Something has been bugging me for awhile, and I can no longer contain myself.
Recently I received an award -- SUPERIOR SCRIBBLER -- that sounded like faint praise to me. In fact it seemed more like an oxymoron [i.e., oxy-MORON] than anything else. Like giant shrimp.
I accepted the award in the spirit it was given -- acknowledgment of my writing as not bad for a white woman older than dirt. I have since profiled two of the four [now five!] bloggers who nominated me because I consider them among the best of the writers I read on the web. [The other two are just as good, but you'll have to wait for their profiles another time.] I haven't posted my own five nominations yet, because the name of the award is such that I don't want anyone to think I'm insulting them -- a real possibility, since that often seems to be Mrs. Linklater's mission in life.
But back to my conundrum about the award. A scribbler has never been someone to admire in my book. Often the word scribbling is used in reference to the efforts of small children to copy an adult's handwriting.
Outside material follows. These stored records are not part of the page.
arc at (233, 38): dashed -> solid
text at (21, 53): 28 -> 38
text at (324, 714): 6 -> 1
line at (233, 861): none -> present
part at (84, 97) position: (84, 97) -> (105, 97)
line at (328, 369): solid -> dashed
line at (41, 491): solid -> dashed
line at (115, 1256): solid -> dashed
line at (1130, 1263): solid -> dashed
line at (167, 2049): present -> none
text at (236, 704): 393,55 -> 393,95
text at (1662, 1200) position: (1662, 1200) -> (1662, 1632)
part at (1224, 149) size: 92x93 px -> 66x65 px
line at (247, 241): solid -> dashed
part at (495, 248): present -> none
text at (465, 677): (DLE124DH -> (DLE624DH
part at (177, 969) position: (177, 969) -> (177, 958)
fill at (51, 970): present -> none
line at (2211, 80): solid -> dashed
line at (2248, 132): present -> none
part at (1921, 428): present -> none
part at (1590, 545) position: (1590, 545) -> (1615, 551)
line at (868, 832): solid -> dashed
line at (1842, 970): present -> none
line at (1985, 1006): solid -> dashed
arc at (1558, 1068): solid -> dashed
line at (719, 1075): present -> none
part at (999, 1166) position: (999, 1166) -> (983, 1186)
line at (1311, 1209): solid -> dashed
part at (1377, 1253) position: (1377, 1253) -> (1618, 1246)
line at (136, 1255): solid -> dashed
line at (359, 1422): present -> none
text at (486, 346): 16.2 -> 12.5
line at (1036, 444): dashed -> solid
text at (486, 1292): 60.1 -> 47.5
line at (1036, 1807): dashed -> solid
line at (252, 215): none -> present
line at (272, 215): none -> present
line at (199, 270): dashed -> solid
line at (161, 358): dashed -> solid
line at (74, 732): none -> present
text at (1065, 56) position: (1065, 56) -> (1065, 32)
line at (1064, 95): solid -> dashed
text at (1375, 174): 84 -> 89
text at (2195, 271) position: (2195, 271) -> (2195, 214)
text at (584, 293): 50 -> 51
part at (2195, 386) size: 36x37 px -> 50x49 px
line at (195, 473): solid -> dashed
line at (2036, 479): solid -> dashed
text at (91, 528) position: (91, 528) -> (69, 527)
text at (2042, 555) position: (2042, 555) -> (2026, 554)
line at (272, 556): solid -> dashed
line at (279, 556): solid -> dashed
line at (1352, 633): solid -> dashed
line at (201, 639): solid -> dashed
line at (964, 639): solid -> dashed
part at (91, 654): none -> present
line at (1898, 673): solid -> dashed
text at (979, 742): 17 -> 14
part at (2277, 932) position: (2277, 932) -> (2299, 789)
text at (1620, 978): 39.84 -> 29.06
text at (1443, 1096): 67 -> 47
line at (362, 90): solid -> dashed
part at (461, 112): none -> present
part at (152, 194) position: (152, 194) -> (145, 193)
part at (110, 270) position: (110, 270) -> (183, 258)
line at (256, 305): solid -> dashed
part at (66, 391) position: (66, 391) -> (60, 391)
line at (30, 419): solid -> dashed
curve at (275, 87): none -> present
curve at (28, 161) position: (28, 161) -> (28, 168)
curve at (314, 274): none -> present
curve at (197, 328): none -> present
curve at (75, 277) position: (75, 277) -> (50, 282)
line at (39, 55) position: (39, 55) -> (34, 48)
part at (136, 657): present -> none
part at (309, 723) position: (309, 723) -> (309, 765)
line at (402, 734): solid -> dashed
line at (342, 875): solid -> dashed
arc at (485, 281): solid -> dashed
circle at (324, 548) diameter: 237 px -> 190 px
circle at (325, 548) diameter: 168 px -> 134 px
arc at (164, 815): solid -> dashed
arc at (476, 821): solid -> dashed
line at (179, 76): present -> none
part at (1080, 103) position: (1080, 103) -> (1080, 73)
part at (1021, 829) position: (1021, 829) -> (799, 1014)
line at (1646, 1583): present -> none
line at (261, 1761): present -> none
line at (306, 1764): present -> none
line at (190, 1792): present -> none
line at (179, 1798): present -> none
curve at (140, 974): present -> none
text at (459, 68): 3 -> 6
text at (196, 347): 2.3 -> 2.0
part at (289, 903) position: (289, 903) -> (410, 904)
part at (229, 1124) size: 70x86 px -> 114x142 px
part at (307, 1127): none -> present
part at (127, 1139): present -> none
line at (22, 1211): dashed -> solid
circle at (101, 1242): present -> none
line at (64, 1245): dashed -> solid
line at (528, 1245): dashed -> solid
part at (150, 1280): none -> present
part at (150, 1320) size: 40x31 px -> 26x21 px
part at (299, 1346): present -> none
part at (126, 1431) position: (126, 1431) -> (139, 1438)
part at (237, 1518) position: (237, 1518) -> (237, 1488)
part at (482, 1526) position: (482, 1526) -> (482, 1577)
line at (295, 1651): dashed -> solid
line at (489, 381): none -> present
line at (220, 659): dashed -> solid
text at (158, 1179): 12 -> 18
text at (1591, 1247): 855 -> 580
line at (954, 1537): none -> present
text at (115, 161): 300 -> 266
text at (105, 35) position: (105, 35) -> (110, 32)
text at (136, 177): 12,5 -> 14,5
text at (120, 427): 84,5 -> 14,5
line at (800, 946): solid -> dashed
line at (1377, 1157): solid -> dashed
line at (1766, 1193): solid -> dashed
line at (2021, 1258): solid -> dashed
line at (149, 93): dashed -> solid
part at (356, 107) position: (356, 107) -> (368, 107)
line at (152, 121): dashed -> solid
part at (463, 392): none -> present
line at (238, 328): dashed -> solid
They aren't actually writing anything, only pretending. Fortunately no words are harmed in the act of scribbling.
Scribbling has always been comparable, figuratively, to the sound and fury of an idiot -- a lot of random marks on the page -- signifying nothing. To call someone a superior scribbler simply takes scribbling, or meaninglessness, to new heights, or should I say, depths.
But maybe there was something I had missed along the way. Some new definition or colloquial use of scribbling that had escaped me.
Apparently not. To confirm my suspicions, I went to dictionary.com. And what was the very first definition I found for scribbler?
A writer whose work has little or no value or importance.
The second definition wasn't any better:
A person who scribbles.
So as a writing award, Superior Scribbler is not what it's cracked up to be. Superior Scribe or Scrivener would be more accurate, since the former refers to a writer as a journalist, and the latter can refer to a writing master. But scribe sounds like a character from the movie, Front Page. And scrivener sounds like something out of Dickens.
I'm quite sure that using the word scribbler was unintentional, but it's still incorrect. Unfortunately when you track down the origins of the award on the web, it seems to be the invention of a teacher who didn't bother to check out its meaning. Surely she meant well. But the cynic in me wonders if this mistake is yet another testament to our inadequate school system.
So, while I was honored to be nominated as a writer who uses words in a manner that others may admire, I am somewhat disconcerted by the inappropriate name of the award. Not that life should be judged by your SATs, but if you're going to give a prize for writing, don't cock up the name for it.
And don't get me started on the kindergarten graphic used for the award. It's just way too precious for me. So you won't see it posted here.
P.S. That goes double for the Marie Antoinette Award -- a real person; a real award. I can find no reason on earth for such a bizarre writing award, since Marie Antoinette wasn't a writer. She certainly wasn't a blogger. Plus, her life was a study in excess and her death was really unpleasant. So WTF?